Ce qui est intéressant ici, c’est de s’apercevoir que le mot « chance » peut avoir deux sens en particulier : 1 – la chance est une aubaine, une bienveillance du sort dont on pourrait profiter. 2 – la chance est, de façon plus neutre, le fait que quelque chose puisse être ou ne pas être, avoir lieu ou ne pas avoir lieu, se faire ou ne pas se faire. En ce sens, elle relève de ce qu’on appelle philosophiquement la contingence. On a donc deux sens du mot « chance » ; le premier relève du sens commun, de l’opinion populaire, le second relève du vocabulaire philosophique. On peut se dire que l’enjeu de la réflexion, ce sera de passer de l’un à l’autre.

Ce qu’on peut faire alors, c’est se demander si la réponse qu’on peut apporter à la question change selon qu’on parle d’un sens, ou de l’autre. Et ici, l’idée est de faire en sorte qu’en effet cette réponse soit différente, parce que ça va nous aider à structurer notre réflexion selon au moins deux grandes thèses, c’est-à-dire selon deux grandes réponses qu’on peut apporter à la question posée.

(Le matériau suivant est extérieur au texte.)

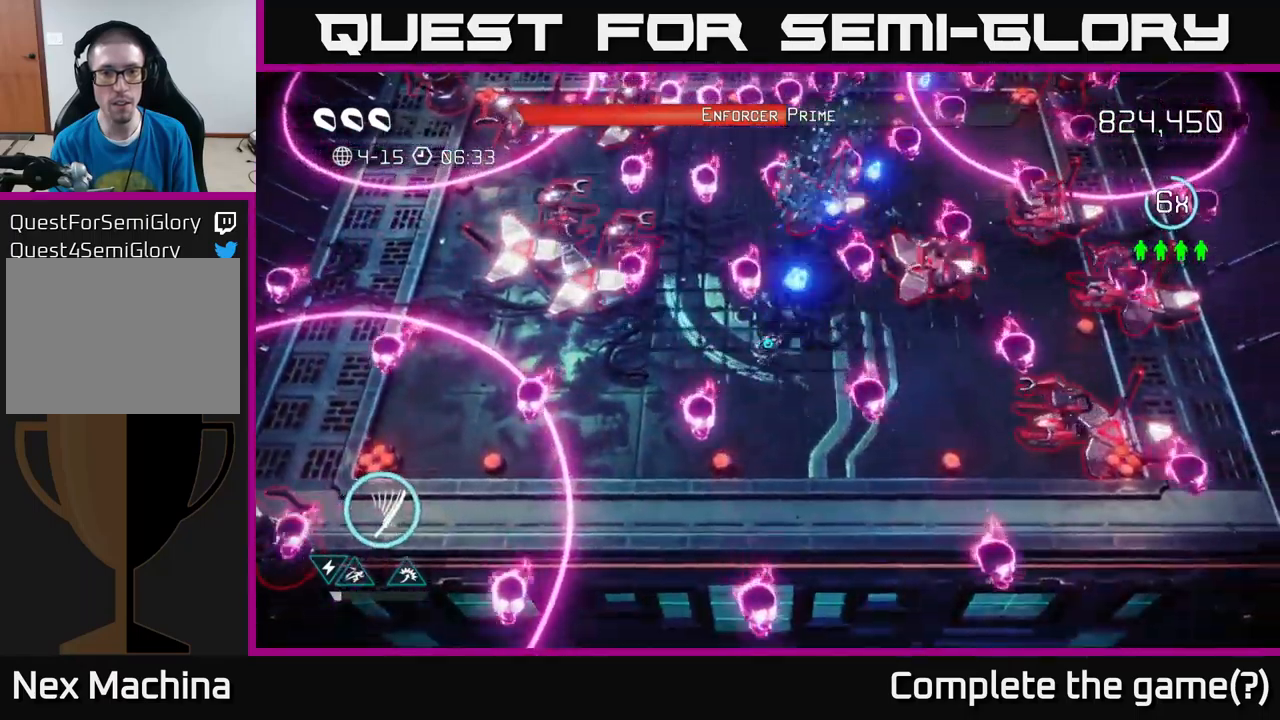
{"buttons": [], "left_stick": "down-left", "right_stick": "up-left", "events": [[133, "left_stick", "up-right"], [217, "right_stick", "up-left"], [317, "left_stick", "center"], [367, "left_stick", "down-left"]]}
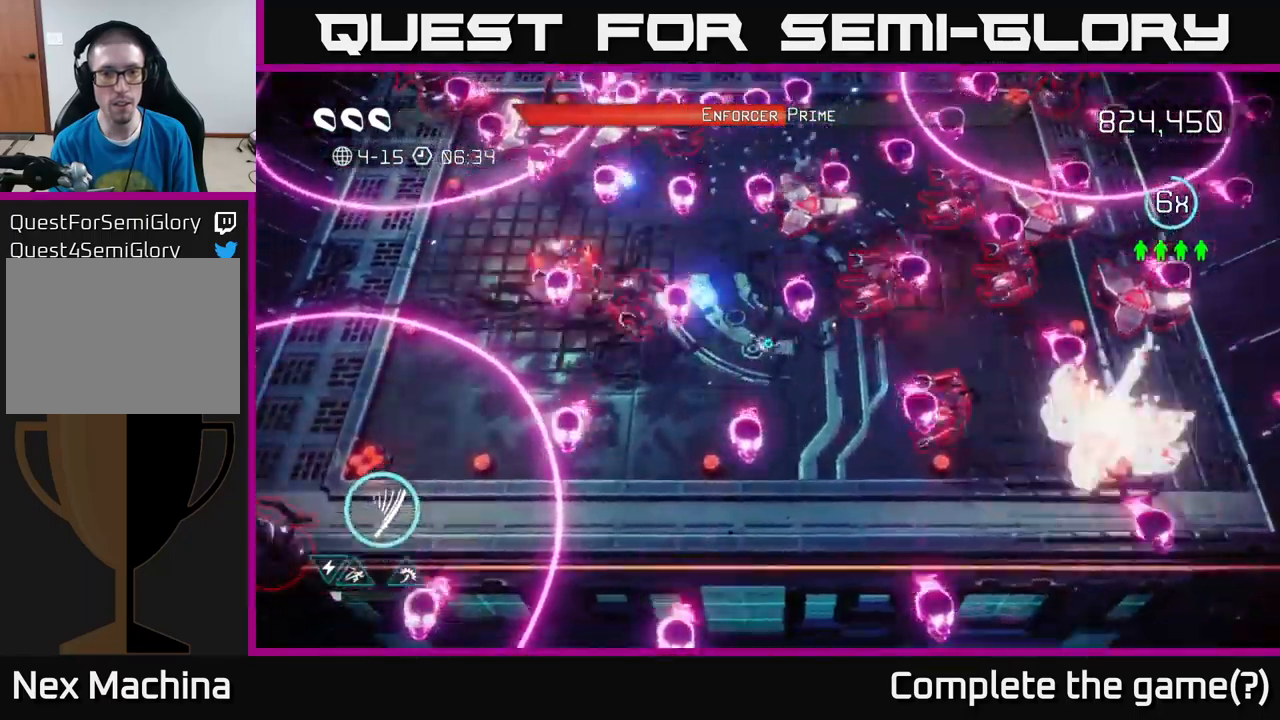
{"buttons": [], "left_stick": "down-right", "right_stick": "right", "events": [[83, "right_stick", "left"], [150, "left_stick", "down-right"], [267, "left_stick", "center"], [333, "left_stick", "left"], [333, "right_stick", "up"], [400, "right_stick", "right"], [467, "left_stick", "down-right"]]}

Ebauche des premières hypothèses, et premier schéma de plan

Que répondre à la question posée si la chance est une aubaine ?

Si le mot chance désigne une aubaine, on peut dire que lorsqu’un être naît humain, il n’a pas vraiment tiré le gros lot : à la naissance, l’être humain est d’une telle fragilité qu’il n’est presque pas viable. De plus, la conscience qu’il a de cette faiblesse le rend anxieux face à sa propre existence. La raison de cette angoisse, on la connaît un peu : l’être humain a ceci de particulier qu’il n’a pas de définition propre, c’est-à-dire d’identité en laquelle il puisse se reconnaître.  Mine de rien, si notre première thèse, c’est la malchance qu’il y a à naître humain, alors on a déjà au moins trois arguments pour la soutenir. Ça tombe bien : il n’en faut pas plus et il suffira de développer ces trois points pour montrer en quoi naître humain est une malchance.

Que répondre à la question posée si la chance est le simple potentiel que quelque chose se réalise ou pas, de façon tout à fait contingente.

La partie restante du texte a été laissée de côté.